Genshin Impact developer MiHoYo announced this week that it is permitting players and fans to produce original secondary content based on its popular mobile action RPG. More surprisingly, the studio is allowing content creators to sell that merch.
Genshin Impact features a large cast of playable characters, which can be unlocked through gacha mechanics. The game saw over 20 million downloads in its first week of release. By the end of its first year of release it generated $2 billion in revenue.
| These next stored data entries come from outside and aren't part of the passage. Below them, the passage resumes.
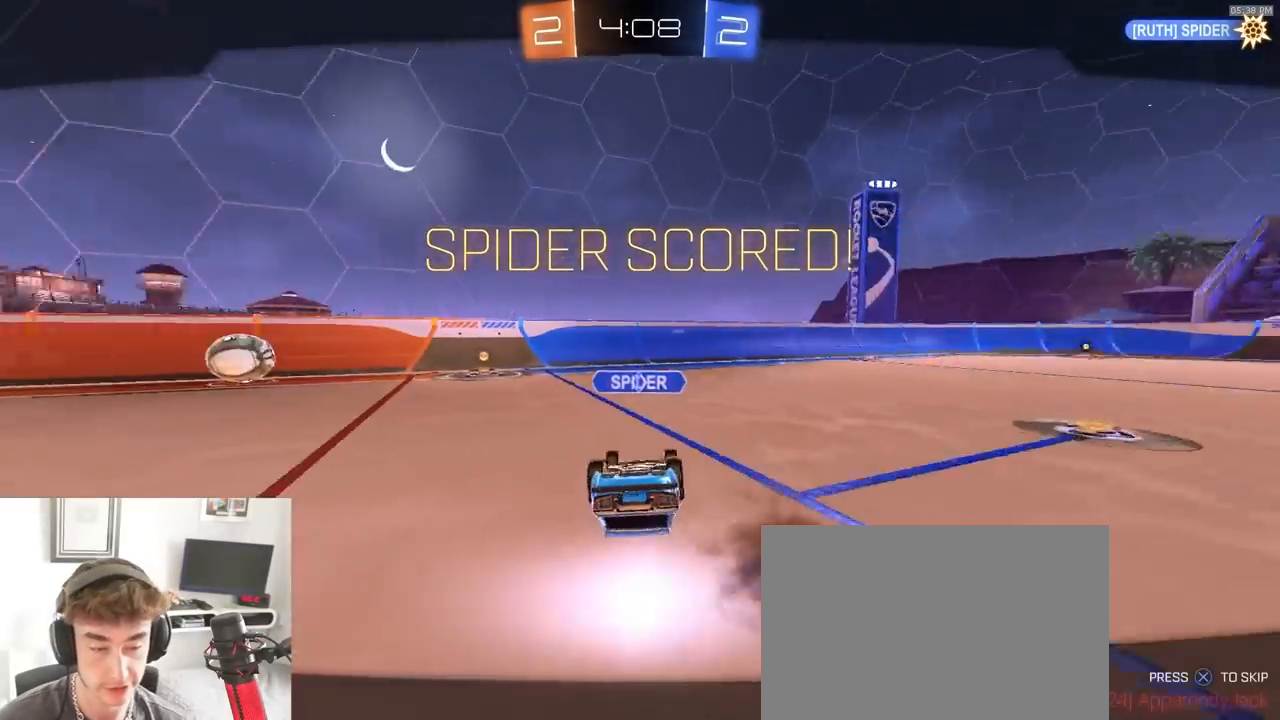
{"buttons": ["R2"], "left_stick": "center", "right_stick": "center"}
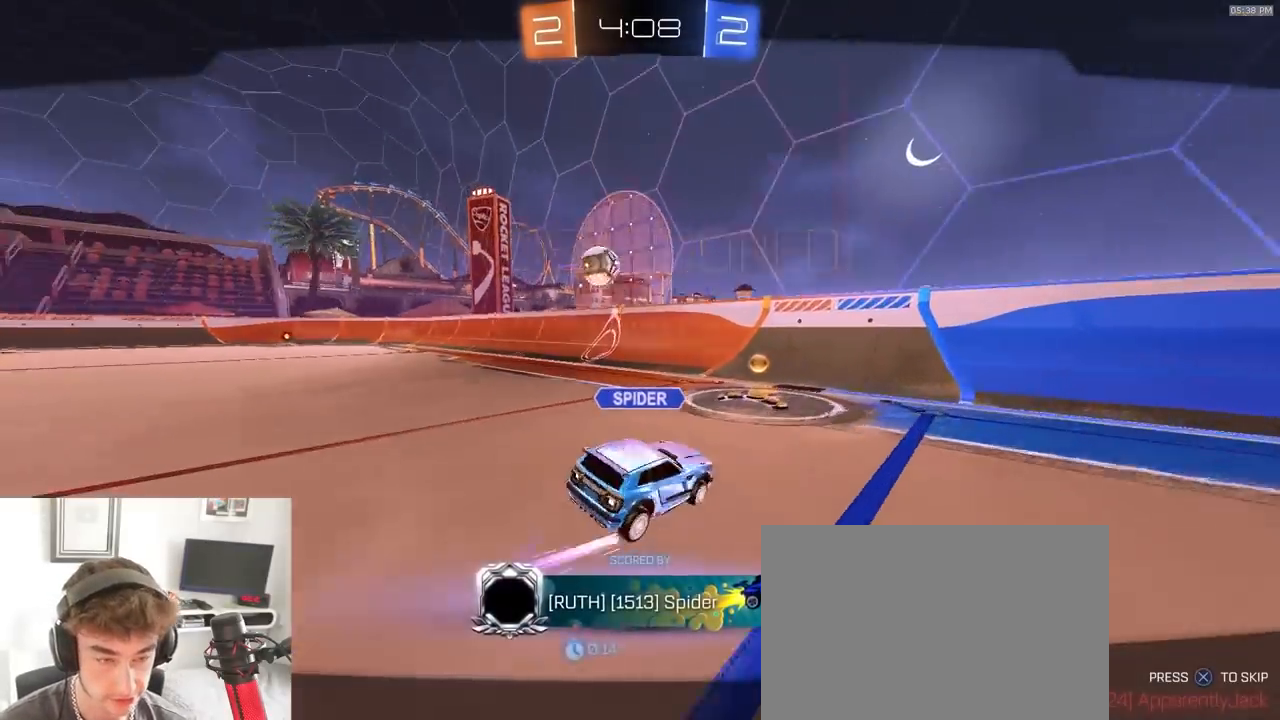
{"buttons": [], "left_stick": "center", "right_stick": "center", "events": [[500, "R2", "up"]]}
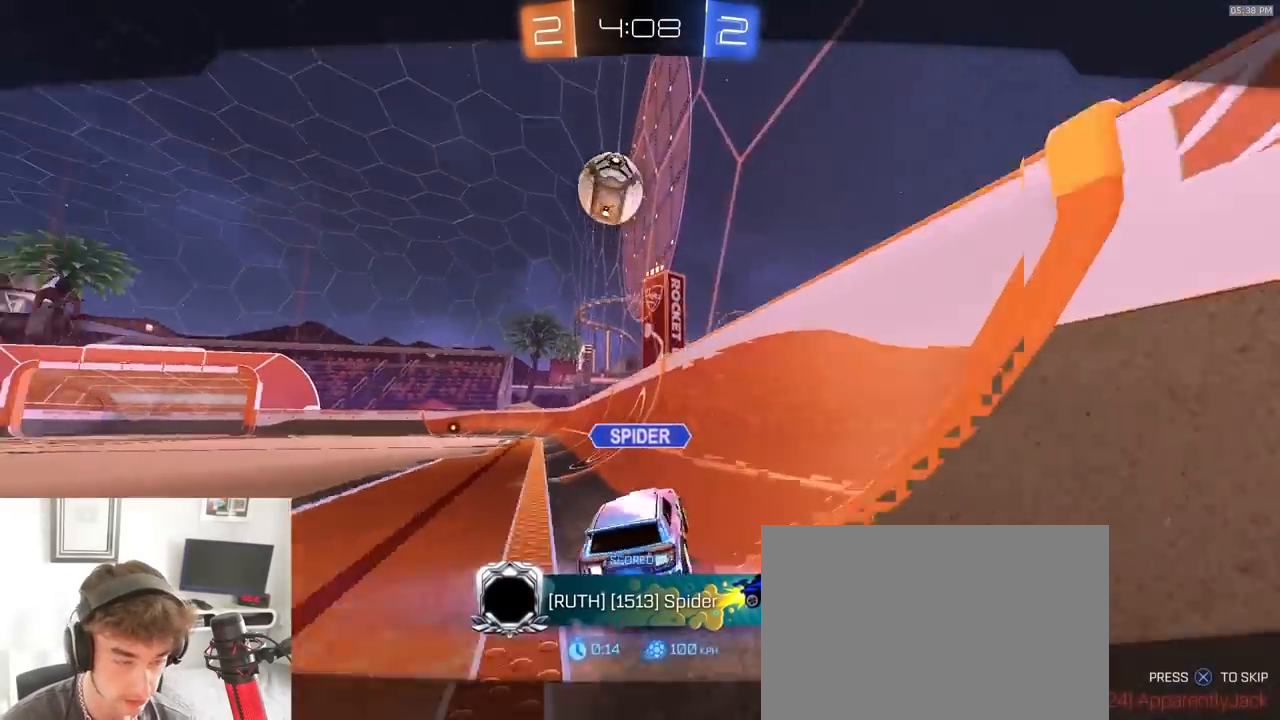
{"buttons": [], "left_stick": "center", "right_stick": "center", "events": []}
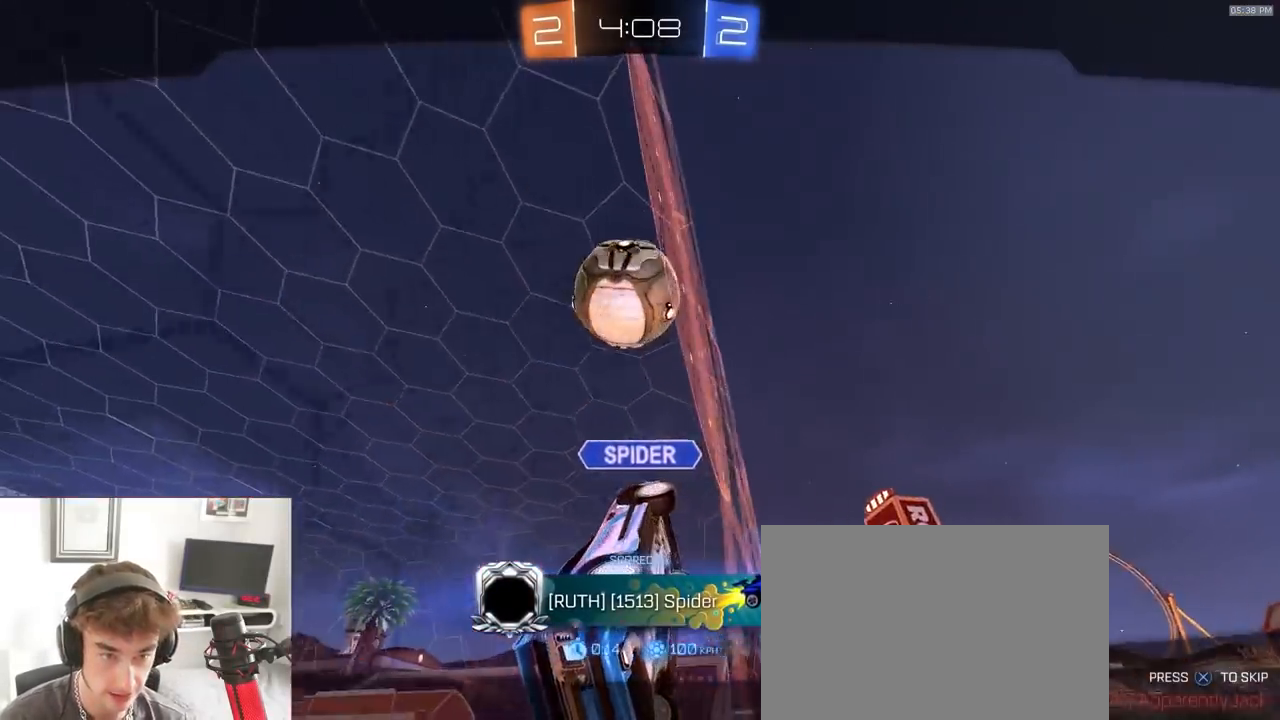
{"buttons": [], "left_stick": "center", "right_stick": "center", "events": []}
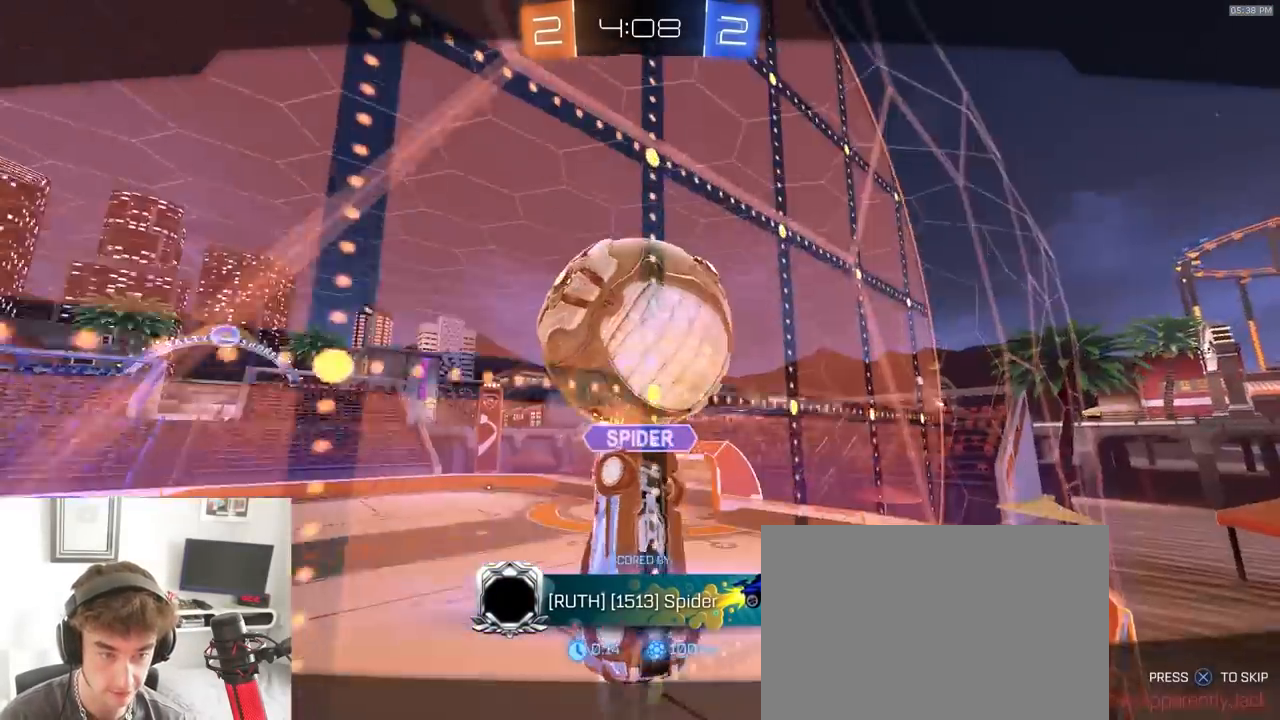
{"buttons": [], "left_stick": "center", "right_stick": "center", "events": []}
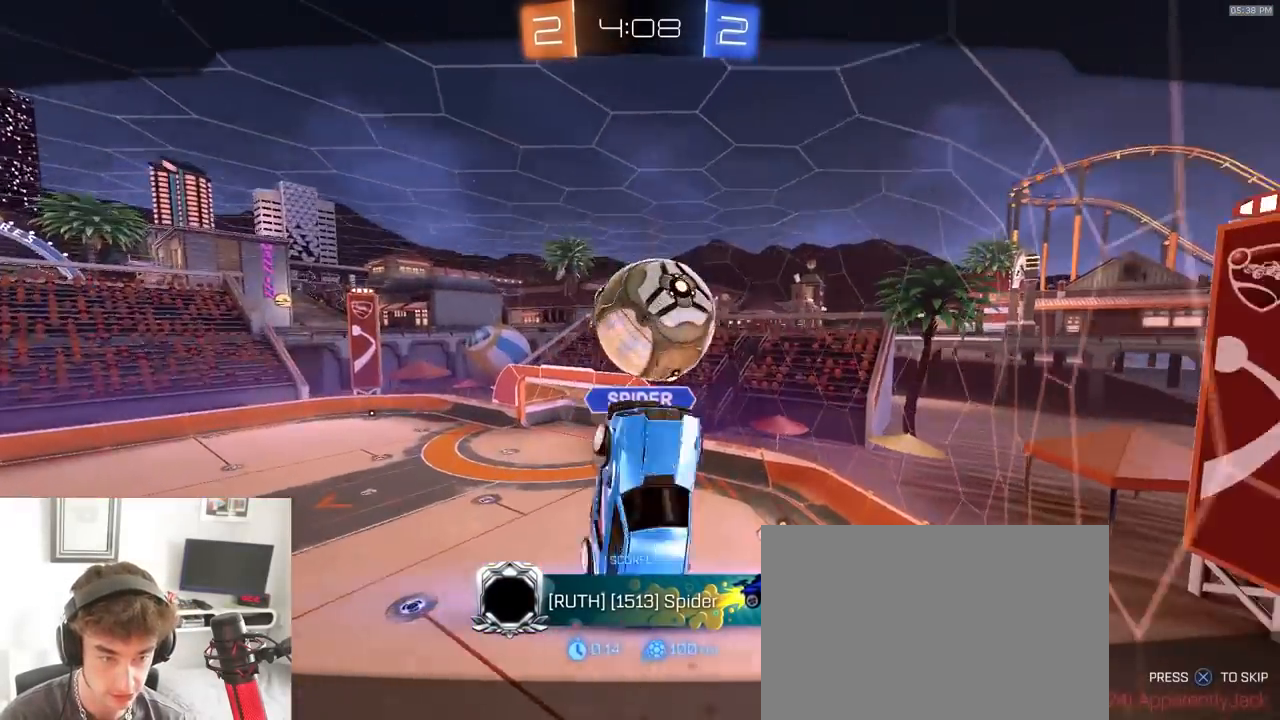
{"buttons": [], "left_stick": "center", "right_stick": "center", "events": []}
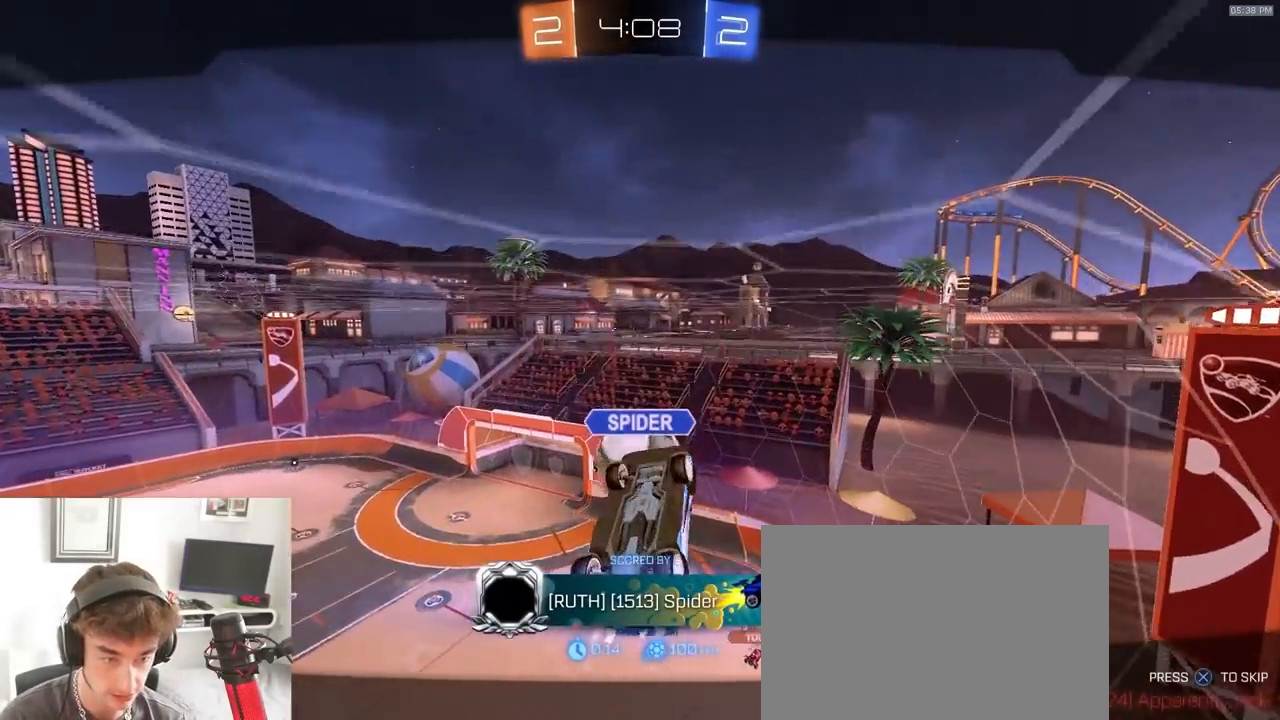
{"buttons": [], "left_stick": "center", "right_stick": "center", "events": []}
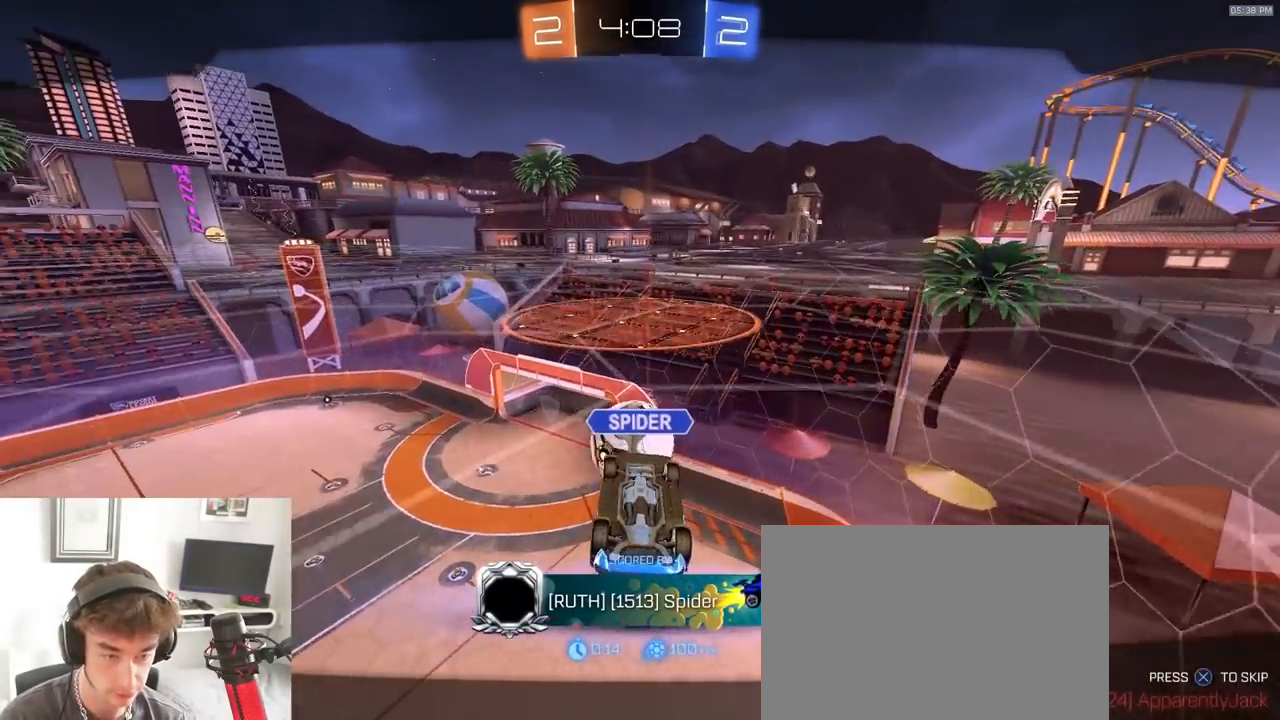
{"buttons": ["CROSS"], "left_stick": "center", "right_stick": "center", "events": [[467, "CROSS", "down"]]}
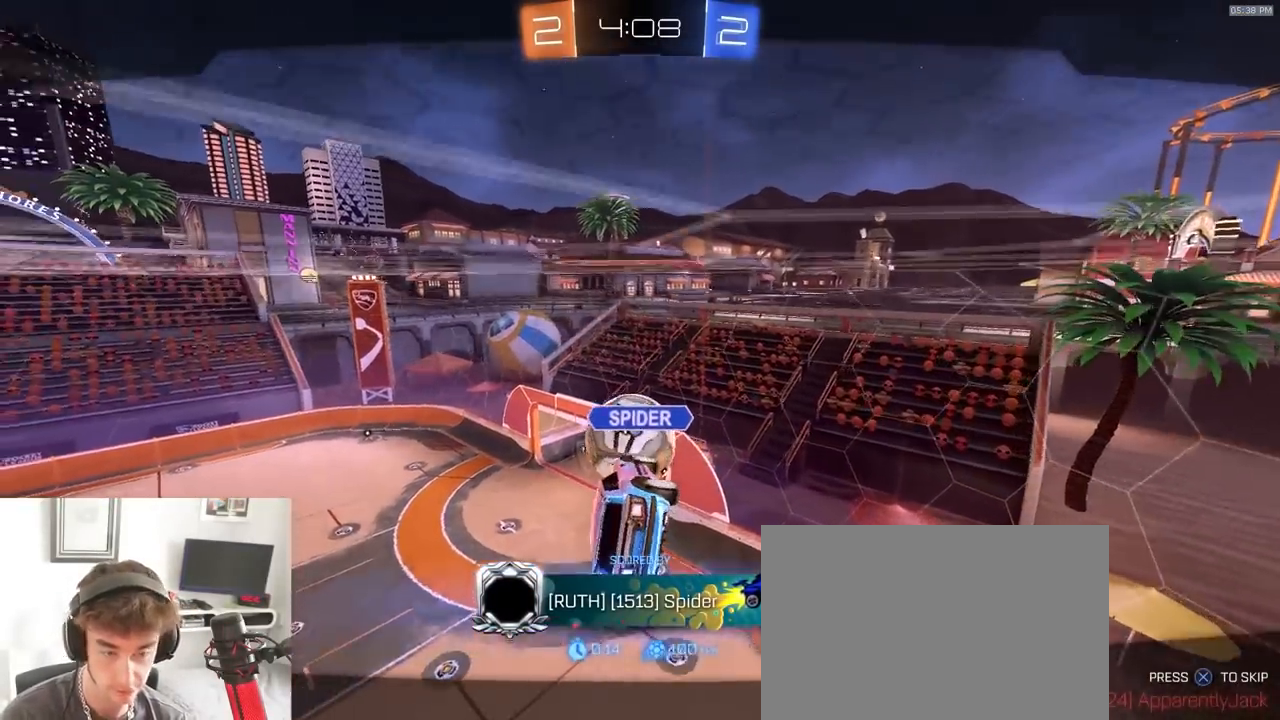
{"buttons": ["TRIANGLE", "R2"], "left_stick": "center", "right_stick": "center", "events": [[50, "R2", "down"], [117, "CROSS", "up"], [383, "TRIANGLE", "down"]]}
According to its guidelines, fan art and fan fiction artists don’t even need to declare their creations to MiHoYo, but things that might compete with official merchandise like figurines do. If a writer or an artist wants to take a commission to produce Genshin Impact creative works they can just do it.
Additionally there are a number of fairly obvious restrictions against modifications to official merchandise and counterfeiting.
Game companies have a variety of perspectives about fan content. Nintendo is notorious among fans for its aggressive take-down policies. In January, it issued a mass DMCA takedown against 379 fan-games. In August the fan project known as Prime 2D was killed by ‘a certain games-related company’.
The shut down of Hand Drawn Game Guides in September is perhaps the most relevant. Hand Drawn Game Guides was a Kickstarter project that aimed to create guide books for games like The Legend of Zelda, Metroid, Ninja Gaiden, and Contra.
As a fan project inspired by Nintendo games it wasn’t overly surprising when the cease-and-desist dropped. Had it been a year later and inspired by Genshin Impact, it not only wouldn’t have been an issue, it could have been entirely above board.